Yves Tumor: “Echolalia”

Pierced by arrows, pricked by thorns—canonical images of love often feature a kind of penetration, a breaking through the drywall of one’s sense of self. In the video for Yves Tumor’s latest single “Echolalia,” which announces their forthcoming album Praise A Lord Who Chews But Which Does Not Consume; (Or Simply, Hot Between Worlds), the artist is tied down and nailed through the heart. Tumor sings with a masochist’s tenderness over strutting rock, pleading for the touch and torture of a figure they repeatedly address as “God.”
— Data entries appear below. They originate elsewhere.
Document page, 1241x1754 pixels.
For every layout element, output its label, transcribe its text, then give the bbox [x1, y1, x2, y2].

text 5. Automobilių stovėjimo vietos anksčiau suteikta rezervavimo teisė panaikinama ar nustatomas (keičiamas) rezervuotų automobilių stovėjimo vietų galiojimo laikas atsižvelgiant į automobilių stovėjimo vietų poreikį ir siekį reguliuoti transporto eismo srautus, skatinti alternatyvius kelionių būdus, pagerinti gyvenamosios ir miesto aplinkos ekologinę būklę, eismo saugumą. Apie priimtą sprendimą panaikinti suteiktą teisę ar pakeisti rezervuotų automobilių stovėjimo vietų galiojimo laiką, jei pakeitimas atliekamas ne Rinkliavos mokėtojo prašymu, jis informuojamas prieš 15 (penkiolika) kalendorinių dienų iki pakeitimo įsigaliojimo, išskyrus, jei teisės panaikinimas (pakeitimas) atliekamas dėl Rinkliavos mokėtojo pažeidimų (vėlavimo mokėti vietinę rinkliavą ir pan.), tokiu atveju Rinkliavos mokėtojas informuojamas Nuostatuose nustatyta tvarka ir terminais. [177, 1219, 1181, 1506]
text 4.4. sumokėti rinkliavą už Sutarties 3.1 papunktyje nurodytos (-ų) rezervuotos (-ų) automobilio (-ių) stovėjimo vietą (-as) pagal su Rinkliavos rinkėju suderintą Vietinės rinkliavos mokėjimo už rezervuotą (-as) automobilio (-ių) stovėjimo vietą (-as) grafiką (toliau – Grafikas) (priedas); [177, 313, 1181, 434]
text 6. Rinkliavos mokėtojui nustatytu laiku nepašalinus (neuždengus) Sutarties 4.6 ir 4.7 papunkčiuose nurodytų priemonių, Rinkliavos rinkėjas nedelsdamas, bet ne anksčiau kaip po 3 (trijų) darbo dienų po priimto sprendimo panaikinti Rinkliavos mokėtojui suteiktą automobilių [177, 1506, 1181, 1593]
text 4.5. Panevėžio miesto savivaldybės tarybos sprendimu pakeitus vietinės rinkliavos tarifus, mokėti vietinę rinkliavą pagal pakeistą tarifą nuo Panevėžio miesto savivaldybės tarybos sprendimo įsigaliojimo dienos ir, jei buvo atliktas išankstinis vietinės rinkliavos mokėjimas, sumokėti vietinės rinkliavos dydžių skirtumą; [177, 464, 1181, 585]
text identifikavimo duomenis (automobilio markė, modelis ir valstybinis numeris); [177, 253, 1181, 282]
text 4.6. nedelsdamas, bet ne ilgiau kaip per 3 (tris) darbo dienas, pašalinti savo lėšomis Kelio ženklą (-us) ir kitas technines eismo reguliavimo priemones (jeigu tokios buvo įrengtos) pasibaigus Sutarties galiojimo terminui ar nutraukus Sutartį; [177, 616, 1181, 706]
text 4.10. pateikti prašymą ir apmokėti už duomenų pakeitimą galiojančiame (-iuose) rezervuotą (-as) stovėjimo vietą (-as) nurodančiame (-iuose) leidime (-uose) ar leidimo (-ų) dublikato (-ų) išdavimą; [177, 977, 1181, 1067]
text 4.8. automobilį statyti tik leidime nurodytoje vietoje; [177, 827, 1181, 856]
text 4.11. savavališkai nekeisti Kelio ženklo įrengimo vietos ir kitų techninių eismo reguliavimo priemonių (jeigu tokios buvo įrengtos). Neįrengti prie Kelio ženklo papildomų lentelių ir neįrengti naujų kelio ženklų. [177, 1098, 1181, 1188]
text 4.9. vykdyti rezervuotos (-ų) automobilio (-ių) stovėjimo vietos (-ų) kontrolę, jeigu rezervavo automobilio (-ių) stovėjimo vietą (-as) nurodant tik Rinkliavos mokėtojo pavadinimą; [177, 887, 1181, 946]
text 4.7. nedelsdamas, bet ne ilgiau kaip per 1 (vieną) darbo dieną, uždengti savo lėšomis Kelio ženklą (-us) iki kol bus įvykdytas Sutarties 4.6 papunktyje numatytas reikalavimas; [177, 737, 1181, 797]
“Echolalia” is defined as an involuntary repetition of words or sounds, and this motif is carried throughout the song by Tumor’s singing, which stalls out wistfully, even orgasmically, on single syllables until they’re stretched out into an undeniable hook. The crashing cymbals, syncopated drumming, and pile-driving bassline are all familiar components of Tumor’s music, but they’re notably more deferential compared to the skyscraping heights of “Kerosene!” or “Jackie.” A spoken interlude halfway through the song spells out a kind of philosophy of connection: One person’s love cannot be complete for two, making the song a sickly sweet compliment to the jagged abjection of Tumor’s previous track “God Is a Circle.” On “Echolalia” the singer opens themselves to their lover, and the resulting pain feels so good.